2. The method of assessing and improving a student's retention of math skills according to claim 1, further comprising:

establishing the student's baseline response time; and

determining a difference between the response time and the answer time.

3. The method of assessing and improving a student's retention of math skills according to claim 2, wherein the step of determining whether said answer time indicates that the student has automatic recall of said mathematical skill further comprises:

comparing the difference between the response time and the answer time to a standard,

wherein automatic recall is determined if the difference is less than the standard.

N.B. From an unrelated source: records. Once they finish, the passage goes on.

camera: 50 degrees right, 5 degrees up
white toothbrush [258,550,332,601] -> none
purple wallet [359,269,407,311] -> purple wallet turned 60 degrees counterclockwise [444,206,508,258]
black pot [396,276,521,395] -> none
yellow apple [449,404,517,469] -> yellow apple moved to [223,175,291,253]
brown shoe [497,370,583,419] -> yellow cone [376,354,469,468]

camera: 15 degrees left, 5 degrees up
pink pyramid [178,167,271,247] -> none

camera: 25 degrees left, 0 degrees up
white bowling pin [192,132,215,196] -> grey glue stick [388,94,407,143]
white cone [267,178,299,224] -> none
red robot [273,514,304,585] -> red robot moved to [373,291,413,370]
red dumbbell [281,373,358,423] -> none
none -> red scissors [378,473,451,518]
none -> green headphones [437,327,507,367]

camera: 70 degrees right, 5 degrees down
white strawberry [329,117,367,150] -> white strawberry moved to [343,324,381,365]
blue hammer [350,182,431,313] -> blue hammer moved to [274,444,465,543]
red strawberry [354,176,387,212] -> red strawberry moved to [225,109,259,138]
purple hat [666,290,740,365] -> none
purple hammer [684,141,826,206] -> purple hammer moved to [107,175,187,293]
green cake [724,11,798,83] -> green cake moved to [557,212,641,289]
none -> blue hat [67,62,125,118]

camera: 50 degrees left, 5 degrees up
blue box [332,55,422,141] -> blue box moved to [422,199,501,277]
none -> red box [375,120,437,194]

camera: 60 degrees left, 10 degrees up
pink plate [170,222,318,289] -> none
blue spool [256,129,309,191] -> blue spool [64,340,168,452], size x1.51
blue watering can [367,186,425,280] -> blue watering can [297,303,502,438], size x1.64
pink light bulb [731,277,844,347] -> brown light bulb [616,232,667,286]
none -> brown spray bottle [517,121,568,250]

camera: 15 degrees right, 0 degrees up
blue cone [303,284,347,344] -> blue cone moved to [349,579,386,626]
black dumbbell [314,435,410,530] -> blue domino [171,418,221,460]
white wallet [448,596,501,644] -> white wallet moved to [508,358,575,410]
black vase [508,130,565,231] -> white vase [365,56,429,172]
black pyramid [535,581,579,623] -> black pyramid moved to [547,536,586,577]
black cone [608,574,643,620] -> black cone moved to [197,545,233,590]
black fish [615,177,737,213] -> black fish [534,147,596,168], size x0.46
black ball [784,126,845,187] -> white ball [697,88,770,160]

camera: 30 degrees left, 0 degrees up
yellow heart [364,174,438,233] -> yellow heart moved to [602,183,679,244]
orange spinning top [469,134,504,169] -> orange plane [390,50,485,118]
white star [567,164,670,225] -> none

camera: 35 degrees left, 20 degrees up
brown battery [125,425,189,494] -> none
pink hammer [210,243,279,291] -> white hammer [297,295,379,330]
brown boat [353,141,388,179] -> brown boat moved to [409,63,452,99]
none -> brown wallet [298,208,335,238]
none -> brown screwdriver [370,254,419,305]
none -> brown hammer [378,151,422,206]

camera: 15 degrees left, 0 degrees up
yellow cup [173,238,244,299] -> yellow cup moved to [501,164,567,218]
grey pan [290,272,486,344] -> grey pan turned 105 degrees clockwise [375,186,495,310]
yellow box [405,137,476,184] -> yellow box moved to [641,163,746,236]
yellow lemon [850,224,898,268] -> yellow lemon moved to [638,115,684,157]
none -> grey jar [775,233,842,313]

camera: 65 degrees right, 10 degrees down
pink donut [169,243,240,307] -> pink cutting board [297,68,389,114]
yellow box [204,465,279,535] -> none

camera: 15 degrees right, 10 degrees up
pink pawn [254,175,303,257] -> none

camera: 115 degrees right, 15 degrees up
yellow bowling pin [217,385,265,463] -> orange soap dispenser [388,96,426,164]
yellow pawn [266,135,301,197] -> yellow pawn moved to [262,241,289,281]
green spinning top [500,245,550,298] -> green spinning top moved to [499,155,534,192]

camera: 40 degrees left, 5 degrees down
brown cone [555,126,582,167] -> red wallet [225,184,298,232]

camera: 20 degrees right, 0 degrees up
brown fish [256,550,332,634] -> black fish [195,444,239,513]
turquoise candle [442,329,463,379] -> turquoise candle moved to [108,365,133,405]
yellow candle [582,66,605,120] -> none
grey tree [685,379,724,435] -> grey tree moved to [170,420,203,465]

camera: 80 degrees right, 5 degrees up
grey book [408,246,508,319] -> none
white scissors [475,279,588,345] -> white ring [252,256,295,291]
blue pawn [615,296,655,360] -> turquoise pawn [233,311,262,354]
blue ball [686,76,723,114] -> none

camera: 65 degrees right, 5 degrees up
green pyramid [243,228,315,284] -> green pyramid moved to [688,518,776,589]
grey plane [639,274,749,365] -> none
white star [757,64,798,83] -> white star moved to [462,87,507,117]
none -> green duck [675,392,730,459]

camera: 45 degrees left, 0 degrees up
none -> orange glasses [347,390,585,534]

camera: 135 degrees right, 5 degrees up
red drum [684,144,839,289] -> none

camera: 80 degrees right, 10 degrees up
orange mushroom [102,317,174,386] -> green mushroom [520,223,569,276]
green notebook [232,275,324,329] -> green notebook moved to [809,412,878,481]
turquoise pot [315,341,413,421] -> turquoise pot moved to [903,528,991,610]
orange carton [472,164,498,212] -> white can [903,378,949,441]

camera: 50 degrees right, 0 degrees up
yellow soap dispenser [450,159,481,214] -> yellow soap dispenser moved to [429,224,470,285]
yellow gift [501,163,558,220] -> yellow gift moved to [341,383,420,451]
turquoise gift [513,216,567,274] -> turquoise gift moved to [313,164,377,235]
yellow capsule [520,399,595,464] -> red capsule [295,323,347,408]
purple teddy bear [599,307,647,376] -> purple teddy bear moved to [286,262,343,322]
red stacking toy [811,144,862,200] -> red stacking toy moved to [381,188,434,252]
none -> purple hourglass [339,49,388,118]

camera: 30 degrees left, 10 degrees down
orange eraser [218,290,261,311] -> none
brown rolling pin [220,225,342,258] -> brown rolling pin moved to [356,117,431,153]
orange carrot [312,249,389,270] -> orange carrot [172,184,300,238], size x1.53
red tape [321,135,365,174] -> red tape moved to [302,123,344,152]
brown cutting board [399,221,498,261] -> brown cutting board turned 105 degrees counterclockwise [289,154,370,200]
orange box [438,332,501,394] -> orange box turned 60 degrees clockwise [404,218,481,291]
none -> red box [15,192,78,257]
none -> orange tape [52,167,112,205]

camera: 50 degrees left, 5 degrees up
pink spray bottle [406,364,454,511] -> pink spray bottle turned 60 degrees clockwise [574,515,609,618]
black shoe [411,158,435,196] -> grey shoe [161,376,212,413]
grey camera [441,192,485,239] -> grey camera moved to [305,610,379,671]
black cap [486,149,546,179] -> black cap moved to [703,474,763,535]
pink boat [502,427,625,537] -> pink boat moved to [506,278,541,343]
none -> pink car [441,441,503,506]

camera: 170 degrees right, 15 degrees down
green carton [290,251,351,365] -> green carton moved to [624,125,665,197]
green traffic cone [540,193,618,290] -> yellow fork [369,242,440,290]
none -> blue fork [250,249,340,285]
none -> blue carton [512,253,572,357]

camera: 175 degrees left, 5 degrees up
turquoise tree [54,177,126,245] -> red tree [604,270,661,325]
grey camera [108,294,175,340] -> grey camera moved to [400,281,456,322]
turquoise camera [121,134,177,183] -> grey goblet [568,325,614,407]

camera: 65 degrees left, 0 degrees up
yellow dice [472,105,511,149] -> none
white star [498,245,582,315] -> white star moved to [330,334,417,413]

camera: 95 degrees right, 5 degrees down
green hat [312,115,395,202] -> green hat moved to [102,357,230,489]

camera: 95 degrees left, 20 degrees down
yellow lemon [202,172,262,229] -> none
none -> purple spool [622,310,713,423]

4. The method of assessing and improving a student's retention of math skills according to claim 3, wherein the step of establishing the student's baseline response time further comprises:

presenting the student with a numeral;

measuring the response time for the student to type the numeral; and

repeating the presenting and response measurement steps until a median is calculated.

5. The method of assessing and improving a student's retention of math skills according to claim 3, further comprising:

presenting queries to the student until the difference is less than the standard.

6. The method of assessing and improving a student's retention of math skills according to claim 5, further comprising:

presenting a subsequent query concerning the mathematical skill to the student, wherein the subsequent query is based on the student's automatic recall of said mathematical skill.

7. A method of assessing and improving a student's retention of math skills using a computer, said method comprising:

presenting a first query concerning a mathematical skill;

measuring a student's answer time to said first query;

determining whether said answer time indicates that the student has automatic recall of said mathematical skill;

presenting a second query concerning the mathematical skill to the student, wherein the second query is based on the student's automatic recall of said mathematical skill.

8. The method of assessing and improving a student's retention of math skills according to claim 7, further comprising:

establishing the student's baseline response time; and

determining a difference between the response time and the answer time.

9. The method of assessing and improving a student's retention of math skills according to claim 8, wherein the step of determining whether said answer time indicates that the student has automatic recall of said mathematical skill further comprises:

comparing the difference between the response time and the answer time to a standard,

wherein automatic recall is determined if the difference is less than the standard.

10. The method of assessing and improving a student's retention of math skills according to claim 9, wherein the step of establishing the student's baseline response time further comprises:

presenting the student with a numeral;

measuring the response time for the student to type the numeral; and

repeating the presenting and calibrating steps until a median is calculated.

11. The method of assessing and improving a student's retention of math skills according to claim 9, further comprising:

presenting queries to the student until the difference is less than the standard.

12. The method of assessing and improving a student's retention of math skills according to claim 11, further comprising:

constructing a knowledge map for the student based in part on the student's automatic recall of said mathematical skill; and

developing a lesson plan for the student based in part on the knowledge map.

13. A system for assessing and improving a student's retention of math skills, said system comprising:

a database;

a query selection module that chooses a mathematical skill from the database and presents the a query related to said mathematical skill;

a response time measurement module that measures the time between presentation of the query and an inputted response; and

a skill determination module that determines whether the time indicates that the student has an automatic recall of said mathematical skill.